Moreover, I’m not necessarily convinced that I would do a better job at an elected office than anyone I might end up running against. I don’t think I have all of the answers. I’m just a guy trying to muddle my way through the situations life throws at me. I know my own tendency to be a pleaser. Although I can be a stubborn man — just ask my wife — I tend to grow silent or compromise too quickly in social situations. Sometimes I pay too high a price for ‘peace’ and congeniality. Elected office is no place for a person like that.

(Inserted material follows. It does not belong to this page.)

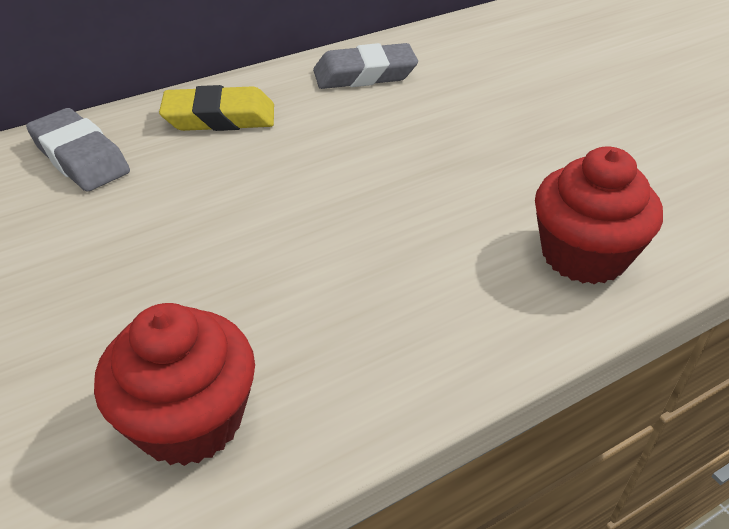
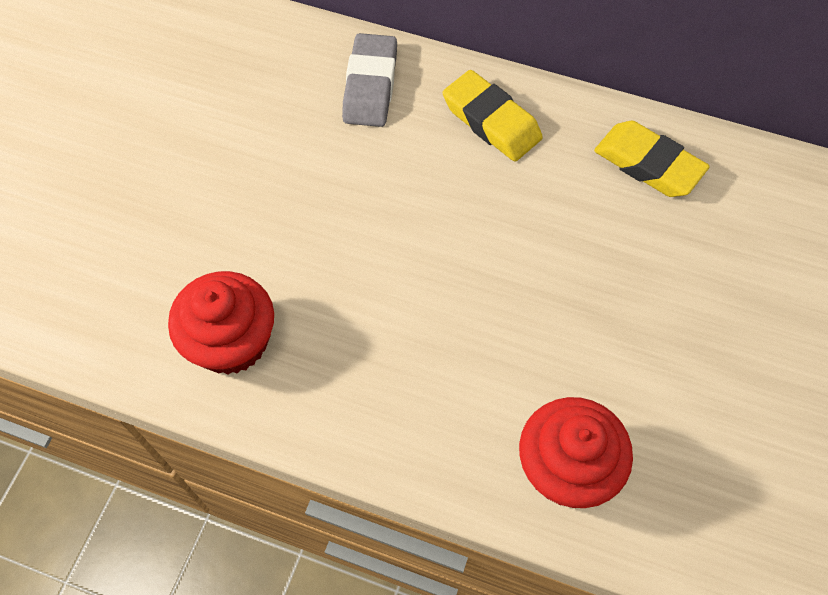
camera: 50 degrees right, 20 degrees up
grey eraser [313,43,418,89] -> yellow eraser [594,121,710,197]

As Americans, each of us should do our civic duty to implement and defend eternal principles of liberty and justice. To do that, it is important to know ourselves well enough to understand where we can work best in this effort. For some that will be in pursuit of elected office. But as I have noted here, elected office isn’t for everyone.


Connor said...

If they were more aware of my political thinking, they would likely want to keep me as far away from elected office as possible.

Ha! I know what you mean...

Anonymous said...

Interesting comments. I think your ability to recognize your strengths and weaknesses and your lack of desire to run for office probably make you more qualified to run than most people.

We need more politicians that are there for the right reasons rather than for wealth, power, and prestige.

Scott Hinrichs said...

Humility is one of the traits we most need in our political leaders, but it is also a factor that our political system tends to winnow out.